Let’s put aside the inflammatory accusations of BP’s blunder in the Gulf, summarized in Mother Jones, magazine’s September/ October issue cover story: the company “has to lie, cheat and stall its way out of a problem;” scientists have been bribed to keep their research secret; fishermen have been paid off to avoid rioting; BP’s Gulf oil-spill plan included a wildlife assessment for walruses and an on-call expert who has been dead for years.
OK, we get the picture.
And let’s back off from conclusions reached in an Associated Press article published this summer: 1) disasters of all sorts result from the acts of stupid, thoughtless, arrogant, people; 2) a cycle of hubris is more or less a hopeless condition of human nature.

Damning critiques could fill a library since the Deepwater Horizon rig went down on April 20. We’ll let investigators tackle the big picture.
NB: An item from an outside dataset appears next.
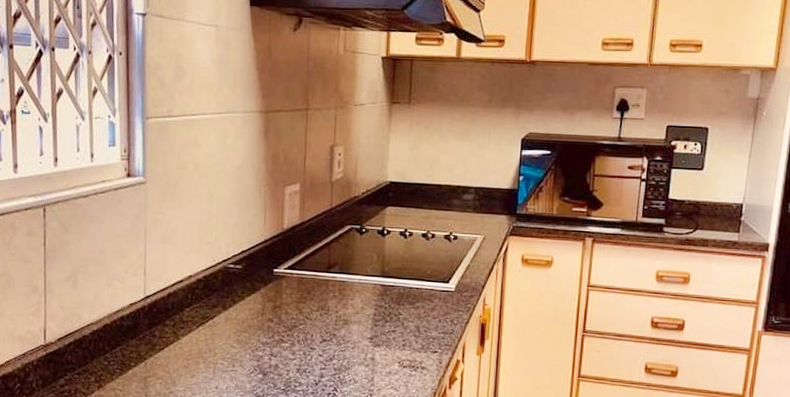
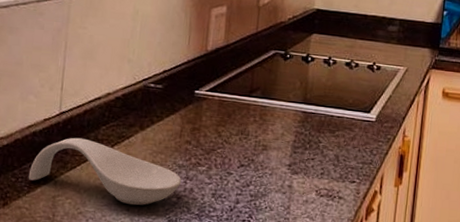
spoon rest: none [119,320,267,383] -> present [28,137,182,205]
What is important for safety and health pros with day-to-day responsibilities is the question posed by The Wall Street Journal:
“Why didn’t the crew recognize the warning signs in the final hours?”
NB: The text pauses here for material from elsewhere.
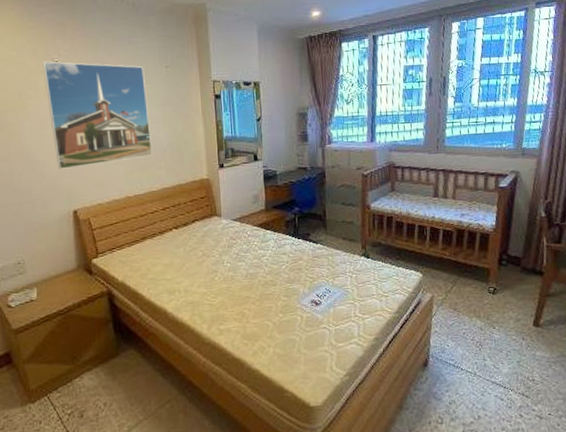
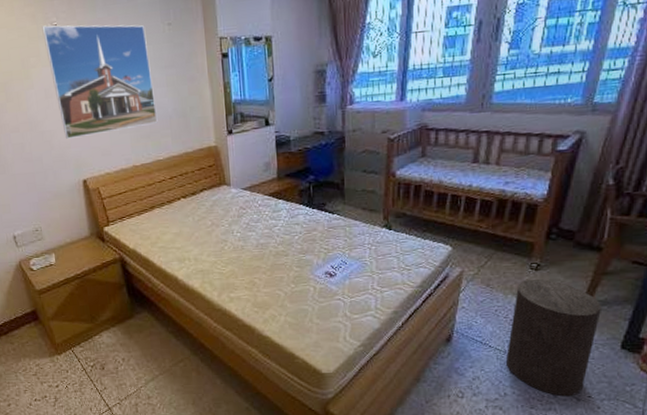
stool: none [476,302,550,416] -> present [506,279,601,397]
For safety and health pros, the event might be a collapsing trench, a hole in a roof, a forklift in reverse, an explosion from accumulated dust, a shirt caught on a conveyor, a crane that tips over, trash that catches fire, a car wreck, a slip on ice.
If the signs were present, why didn’t someone catch them?
Actions in the final hours before virtually any high-consequence incident (in aviation, the nuclear industry, oil and chemical processing industries, etc.) are connected to so-called upstream organization issues: management decisions gone wrong, corporate hubris, maintenance cuts. Those are often easier to document with a paper trail of emails, etc. than what went down in the final hours. That can be shrouded in an invisible fog of botched communications and misunderstandings, much to the frustration of professionals looking for answers.
The fog descends in the form of disruptions, distractions and disagreements, for example. Workers become disoriented, perhaps worsened by fatigue.
In the case of the Deepwater Horizon rig, the fog built up gradually throughout the day of April 20. How? For one thing, key changes took place, changes to a critical safety test of the well’s stability that were “unorthodox,” not well-explained nor understood on the rig, according to The Wall Street Journal report. There was disagreement about the need for and timing of making the change. Control room operators struggled to interpret test readings.
A critical shift change occurred at 6 p.m. on April 20. The dayshift tool pusher supervisor who said “something wasn’t right” with the drilling operation was replaced by the nightshift supervisor who said “nothing unusual” was going on.
“Management of change,” a critical component of process or system safety, was poorly executed. It contributed to the developing fog.
There were other contributors:
So out of this clash of cultures, poor communication, pressure, impatience, confusion and fatigue a fog enveloped the Deepwater Horizon on April 20.
In the 1990s, Dr. Edward Zebrowski studied the Chernobyl nuke meltdown the Piper Alpha oil rig fire, the Bhopal gas release, and the Challenger space shuttle explosion. He categorized common contributors to the fog of doom, many on display in the Gulf on April 20:
Diffuse responsibilities. Dissent not allowed. Safety subordinate to other performance goals. Undefined responsibility and authority for safety.
The 126 Deepwater Horizon workers were not stupid and arrogant people in the final hours. They were caught in a quickly mushrooming fog.
Check your incident reports and investigative findings. How often are perceptions and recollections of what happened clouded or contradictory? What contributed to the fog? And if a culture of safety has somehow diffused accountability to the point no one is in charge, you need a culture change - immediately.